After being humiliated one continues the manuscript of identity.
Activities, diseases, doldrums, the crony affair after the situation,
the one where one faces how one is the undertaste,
how one isn’t the neighbor, the piebaker, a white folk. How one isn’t a gorgeous
dream wrapped up in tireless affection, primped for wider screens.
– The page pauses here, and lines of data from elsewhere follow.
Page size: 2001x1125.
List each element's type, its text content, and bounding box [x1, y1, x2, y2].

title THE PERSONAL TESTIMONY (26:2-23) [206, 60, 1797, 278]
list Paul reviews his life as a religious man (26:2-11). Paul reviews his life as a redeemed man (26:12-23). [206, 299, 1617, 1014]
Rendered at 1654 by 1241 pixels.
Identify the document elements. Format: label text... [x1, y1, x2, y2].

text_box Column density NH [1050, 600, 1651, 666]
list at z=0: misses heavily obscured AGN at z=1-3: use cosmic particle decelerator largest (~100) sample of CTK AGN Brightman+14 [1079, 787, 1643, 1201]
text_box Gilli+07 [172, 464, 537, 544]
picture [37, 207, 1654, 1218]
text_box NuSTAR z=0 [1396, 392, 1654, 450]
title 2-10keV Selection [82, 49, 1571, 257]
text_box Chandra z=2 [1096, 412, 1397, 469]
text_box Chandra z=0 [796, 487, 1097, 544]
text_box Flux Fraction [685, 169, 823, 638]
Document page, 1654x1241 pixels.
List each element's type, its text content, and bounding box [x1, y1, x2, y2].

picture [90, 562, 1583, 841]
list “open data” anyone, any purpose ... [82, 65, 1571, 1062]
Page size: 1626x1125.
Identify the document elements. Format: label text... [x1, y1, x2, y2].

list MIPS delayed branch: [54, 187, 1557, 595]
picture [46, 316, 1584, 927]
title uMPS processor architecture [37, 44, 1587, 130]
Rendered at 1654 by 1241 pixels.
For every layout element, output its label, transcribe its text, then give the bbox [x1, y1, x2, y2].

So there one grew, in the coffee sickness, the dictionary browsing
in a fury for the word entitlement to spill—

After convulsing with rage, one continues in the aftermath
of no friends on Tuesdays or shouting fiercely when nothing sobered
to the eleventh hour and the tide shrunk to its sense of privacy where it
had nothing to do with shores or moons, and humiliation sat on its lover’s
knee, greeting the eccentric rich and the hourglass with such force
the rage enameled like fine paint to a sheen of deep blue.
Restless in the way that stirs the crowd to its feet to claim the encounter
for the intentions of personal gain without the empire, without the
embarrassment of shaking one’s head, of resting it underneath the ground, to live sanctioned in the migrancy with an ugly plate for the economy but working ever
so hard. So unplanned, so beyond what one did before the lack of dignity sang an opera. And organized all the ideas, before rage shot a bird that had once watched effortlessly all the comings and goings.